Mais François Hollande a marqué des points dans la majorité des confrontations directes. Il faut dire que Nicolas Sarkozy s’est souvent emmêlé dans ses attaques. Exemple quand il a accusé la gauche française d’avoir pris l’Espagne socialiste comme modèle, notamment Zapatero, en affirmant que Martine Aubry s’était présenté comme "la Zapetera”. François Hollande lui a signalé sans agressivité qu’il se trompait de personne et Laurence Ferrari a corrigé en direct, précisant qu’il s’agissait effectivement de Ségolène Royal. Un détail ? Peut-être. Mais Nicolas Sarkozy a aussi trébuché techniquement à plusieurs reprises, notamment à propos de l’immigration où il a parlé des dispositifs concernant l’éloignement alors que le débat portait alors sur les immigrés légaux.
Visiblement, le président sortant voulait afficher son expérience des dossiers et des négociations difficiles, énumérant son bilan et alignant ses propres chiffres pour répliquer aux accusations de la gauche. Mais il a donné l’occasion à son rival de se comporter en professeur tranquille. Même quand il a voulu le caricaturer, notamment sur le nucléaire en l’accusant d’avoir tout cédé aux écologistes en bradant cette filière française par un "accord méprisable”, Hollande n’est pas tombé dans le piège, rappelant sa position de fermer Fessenheim, la plus veille des centrales, mais de continuer Flamanville, un réacteur de nouvelle génération, en affichant sa distance avec l’accord Vert-PS signé par Martine Aubry.
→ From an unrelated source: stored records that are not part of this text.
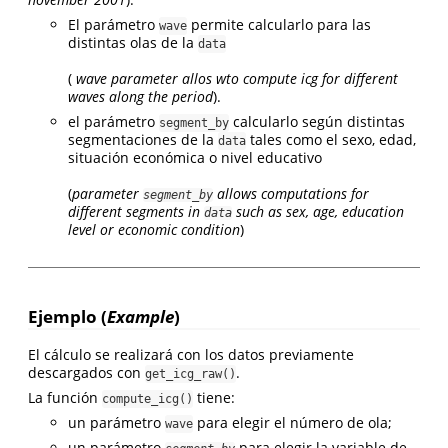
El parámetro
permite calcularlo para las
wave
distintas olas de la
data
(
wave parameter allos wto compute icg for different
waves along the period
).
el parámetro
calcularlo según distintas
segment_by
segmentaciones de la
tales como el sexo, edad,
data
situación económica o nivel educativo
(
parameter
allows computations for
segment_by
different segments in
such as sex, age, education
data
level or economic condition
)
Ejemplo (
Example
)
El cálculo se realizará con los datos previamente
descargados con
.
get_icg_raw()
La función
tiene:
compute_icg()
un parámetro
para elegir el número de ola;
wave
un parámetro
para elegir la variable de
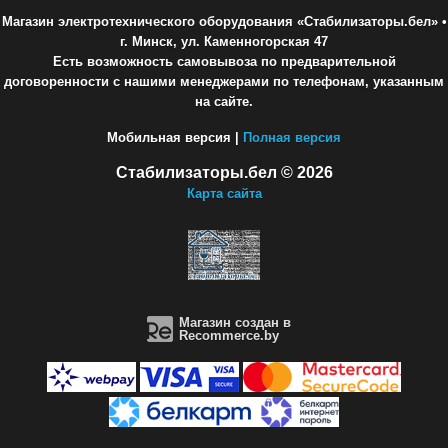
Магазин электротехнического оборудования «Стабилизаторы.бел»
•
г. Минск, ул. Каменногорская 47
Есть возможность самовывоза по предварительной
договоренности с нашими менеджерами по телефонам, указанным
на сайте.
Мобильная версия |
Полная версия
Стабилизаторы.бел © 2026
Карта сайта
Магазин создан в
Recommerce.by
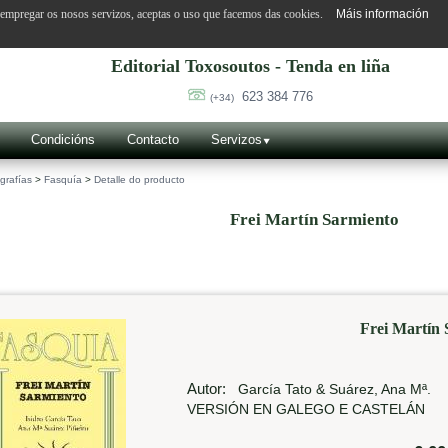
o empregar os nosos servizos, aceptas o uso que facemos das cookies.
Máis información
Editorial Toxosoutos - Tenda en liña
623 384 776
(+34)
Condicións
Contacto
Servizos
grafías
>
Fasquía
>
Detalle do producto
Frei Martín Sarmiento
Frei Martín 
Autor:
García Tato & Suárez, Ana Mª.
VERSIÓN EN GALEGO E CASTELÁN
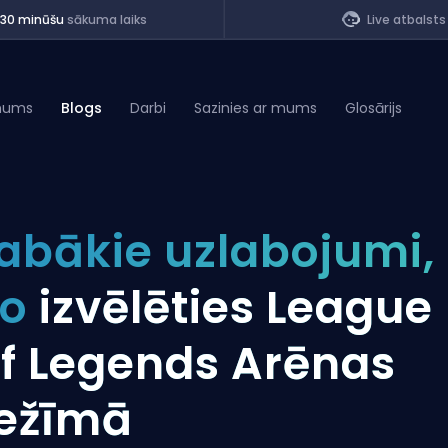
<30 minūšu
sākuma laiks
Live atbalsts
mums
Blogs
Darbi
Sazinies ar mums
Glosārijs
of Legends
abākie uzlabojumi,
t
ko
izvēlēties League
f Legends Arēnas
ežīmā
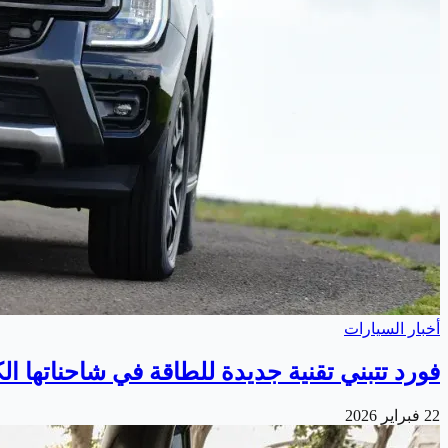
أخبار السيارات
فورد تتبني تقنية جديدة للطاقة في شاحناتها الك
22 فبراير 2026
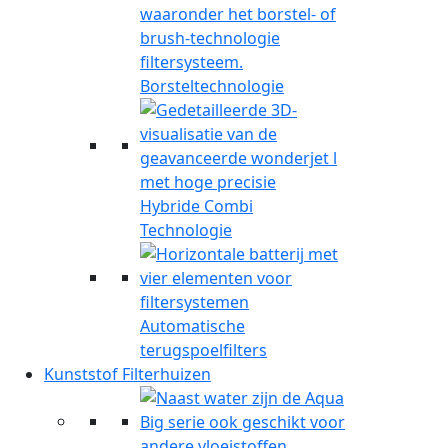
Borsteltechnologie
Hybride Combi
Technologie
Automatische
terugspoelfilters
Kunststof Filterhuizen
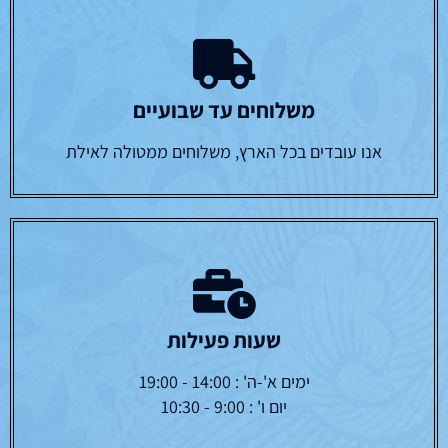
משלוחים עד שבועיים
אנו עובדים בכל הארץ, משלוחים ממטולה לאילת
שעות פעילות
ימים א'-ה' : 14:00 - 19:00
יום ו' : 9:00 - 10:30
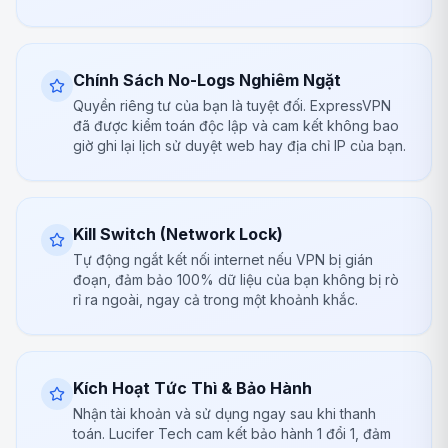
Chính Sách No-Logs Nghiêm Ngặt
Quyền riêng tư của bạn là tuyệt đối. ExpressVPN
đã được kiểm toán độc lập và cam kết không bao
giờ ghi lại lịch sử duyệt web hay địa chỉ IP của bạn.
Kill Switch (Network Lock)
Tự động ngắt kết nối internet nếu VPN bị gián
đoạn, đảm bảo 100% dữ liệu của bạn không bị rò
rỉ ra ngoài, ngay cả trong một khoảnh khắc.
Kích Hoạt Tức Thì & Bảo Hành
Nhận tài khoản và sử dụng ngay sau khi thanh
toán. Lucifer Tech cam kết bảo hành 1 đổi 1, đảm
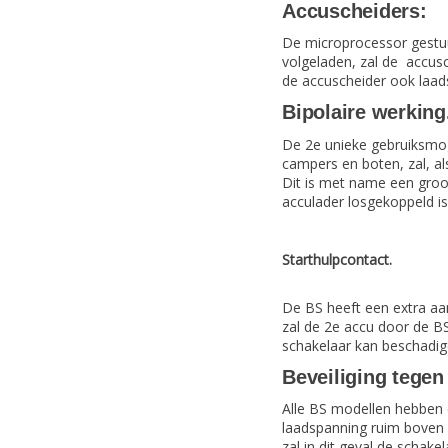
Accuscheiders:
De microprocessor gestuur
volgeladen, zal de accus
de accuscheider ook laad
Bipolaire werking
De 2e unieke gebruiksmog
campers en boten, zal, a
Dit is met name een groot 
acculader losgekoppeld is
Starthulpcontact.
De BS heeft een extra aans
zal de 2e accu door de BS
schakelaar kan beschadige
Beveiliging tegen
Alle BS modellen hebben e
laadspanning ruim boven 
zal in dit geval de scha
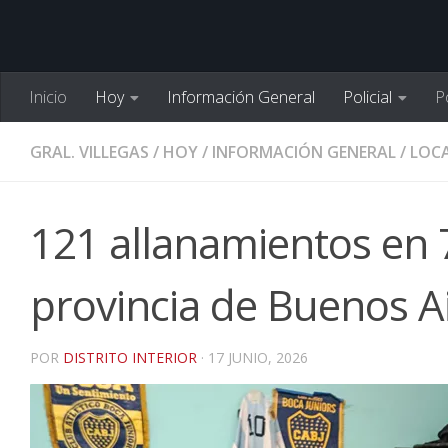
Inicio
Hoy
Información General
Policial
Po
GRAL. VILLEGAS
/
HOY
/
INFORMACIÓN GENERAL
/
LOCA
121 allanamientos en 7
provincia de Buenos Ai
POR
DISTRITO INTERIOR
·
17 JUNIO, 2026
Tout en s’engageant à favoriser les énergies renouvelables.
Au final, Nicolas Sarkozy a donc paru sur la défensive, obligé de rappeler en permanence ses initiatives, notamment l’ouverture à gauche au début de mandat et ses efforts de transparence ou de modernisation de la vie politique. Ce qui souligne que les polémiques de ses dernières années de mandat les ont largement fait oublier.
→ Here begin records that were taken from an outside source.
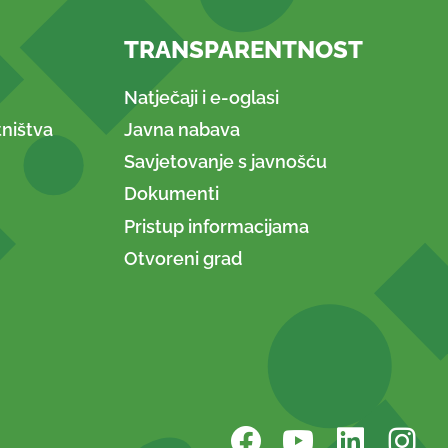
TRANSPARENTNOST
Natječaji i e-oglasi
ništva
Javna nabava
Savjetovanje s javnošću
Dokumenti
Pristup informacijama
Otvoreni grad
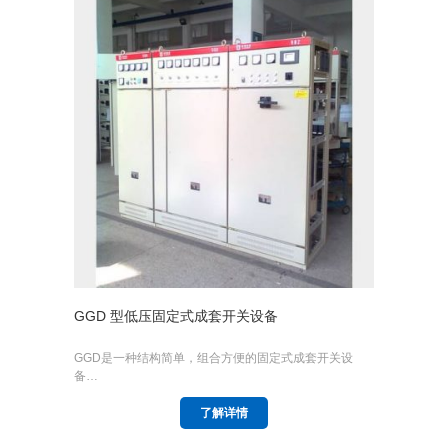
GGD 型低压固定式成套开关设备
GGD是一种结构简单，组合方便的固定式成套开关设
备…
了解详情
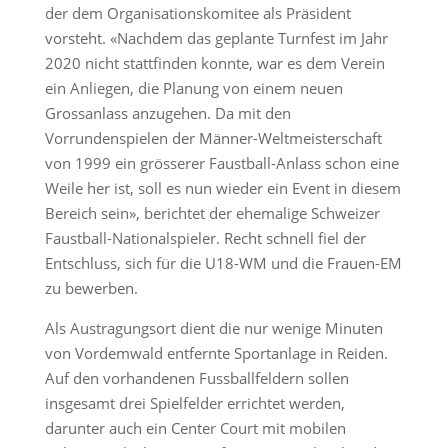
der dem Organisationskomitee als Präsident
vorsteht. «Nachdem das geplante Turnfest im Jahr
2020 nicht stattfinden konnte, war es dem Verein
ein Anliegen, die Planung von einem neuen
Grossanlass anzugehen. Da mit den
Vorrundenspielen der Männer-Weltmeisterschaft
von 1999 ein grösserer Faustball-Anlass schon eine
Weile her ist, soll es nun wieder ein Event in diesem
Bereich sein», berichtet der ehemalige Schweizer
Faustball-Nationalspieler. Recht schnell fiel der
Entschluss, sich für die U18-WM und die Frauen-EM
zu bewerben.
Als Austragungsort dient die nur wenige Minuten
von Vordemwald entfernte Sportanlage in Reiden.
Auf den vorhandenen Fussballfeldern sollen
insgesamt drei Spielfelder errichtet werden,
darunter auch ein Center Court mit mobilen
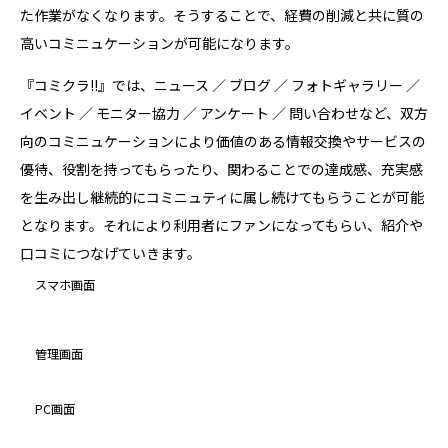
た作業がなくなります。そうすることで、経費の削減と共に質の
高いコミニュケーションが可能になります。
『コミクラ!!』では、ニュース ／ ブログ ／ フォトギャラリー ／
イベント ／ モニター協力 ／ アンケート ／ 問い合わせなど、双方
向のコミニュケーションにより価値のある情報交換やサービスの
優待、役割を持ってもらったり、関わることでの達成感、充実感
を生み出し継続的にコミニュティに属し続けてもらうことが可能
となります。それにより利用者にファンになってもらい、紹介や
口コミにつなげていきます。
スマホ画面
管理画面
PC画面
Habile, François Hollande n’a pas précisé dans quel secteur de la fonction publique d’État il comptait supprimer des postes pour compenser les 60 000 créés dans l’éducation et même la sécurité puisqu’il s’est aussi engagé à augmenter le nombre de gendarmes et de policier. Mais son rival est alors parti sur un autre sujet, en l’occurrence les hôpitaux, et il n’a pas laissé passer l’occasion.
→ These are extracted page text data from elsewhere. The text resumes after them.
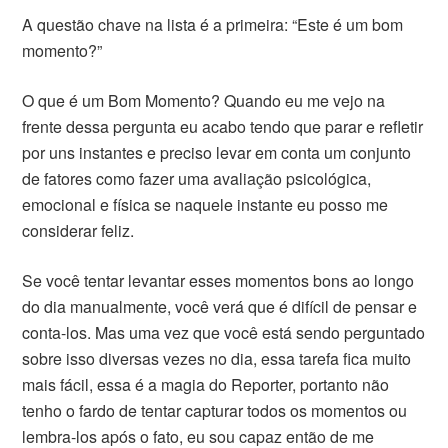
A questão chave na lista é a primeira: “Este é um bom
momento?”
O que é um Bom Momento? Quando eu me vejo na
frente dessa pergunta eu acabo tendo que parar e refletir
por uns instantes e preciso levar em conta um conjunto
de fatores como fazer uma avaliação psicológica,
emocional e física se naquele instante eu posso me
considerar feliz.
Se você tentar levantar esses momentos bons ao longo
do dia manualmente, você verá que é difícil de pensar e
conta-los. Mas uma vez que você está sendo perguntado
sobre isso diversas vezes no dia, essa tarefa fica muito
mais fácil, essa é a magia do Reporter, portanto não
tenho o fardo de tentar capturar todos os momentos ou
lembra-los após o fato, eu sou capaz então de me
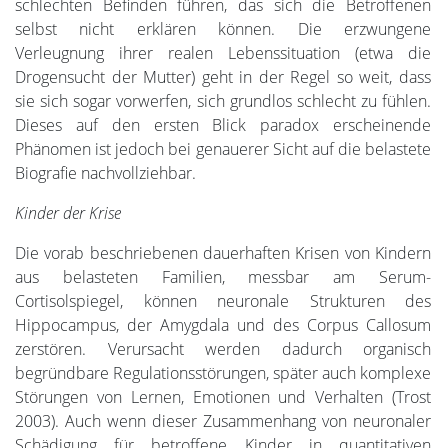
schlechten Befinden führen, das sich die Betroffenen
selbst nicht erklären können. Die erzwungene
Verleugnung ihrer realen Lebenssituation (etwa die
Drogensucht der Mutter) geht in der Regel so weit, dass
sie sich sogar vorwerfen, sich grundlos schlecht zu fühlen.
Dieses auf den ersten Blick paradox erscheinende
Phänomen ist jedoch bei genauerer Sicht auf die belastete
Biografie nachvollziehbar.
Kinder der Krise
Die vorab beschriebenen dauerhaften Krisen von Kindern
aus belasteten Familien, messbar am Serum-
Cortisolspiegel, können neuronale Strukturen des
Hippocampus, der Amygdala und des Corpus Callosum
zerstören. Verursacht werden dadurch organisch
begründbare Regulationsstörungen, später auch komplexe
Störungen von Lernen, Emotionen und Verhalten (Trost
2003). Auch wenn dieser Zusammenhang von neuronaler
Schädigung für betroffene Kinder in quantitativen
Au final, Sarkozy a sans doute satisfait ses partisans puisqu’il a attaqué Hollande sur ce qui les choquent dans le programme de la gauche. Par rapport aux électeurs FN, il s’est contenté de travailler des thèmes comme l’immigration et de s’adresser à eux en fin de débat sans renier ses convictions. Quant à Hollande, il n’a sans doute pas enthousiasmé les électeurs de Mélanchon et d’Eva Joly. Il a cependant confirmé les engagements pris, même s’ils peuvent les juger insuffisants, sans pour autant effrayer les centristes qui ont voté Bayrou au premier tour.
Du coup,  les indécis ont vu qu’Hollande, parfois décrit comme trop mou et trop flou, maîtrise bien ses dossiers et n’a rien à envier en terme de combativité à Nicolas Sarkozy. Hier, il semblait même déjà avoir endossé les habits d’un président responsable.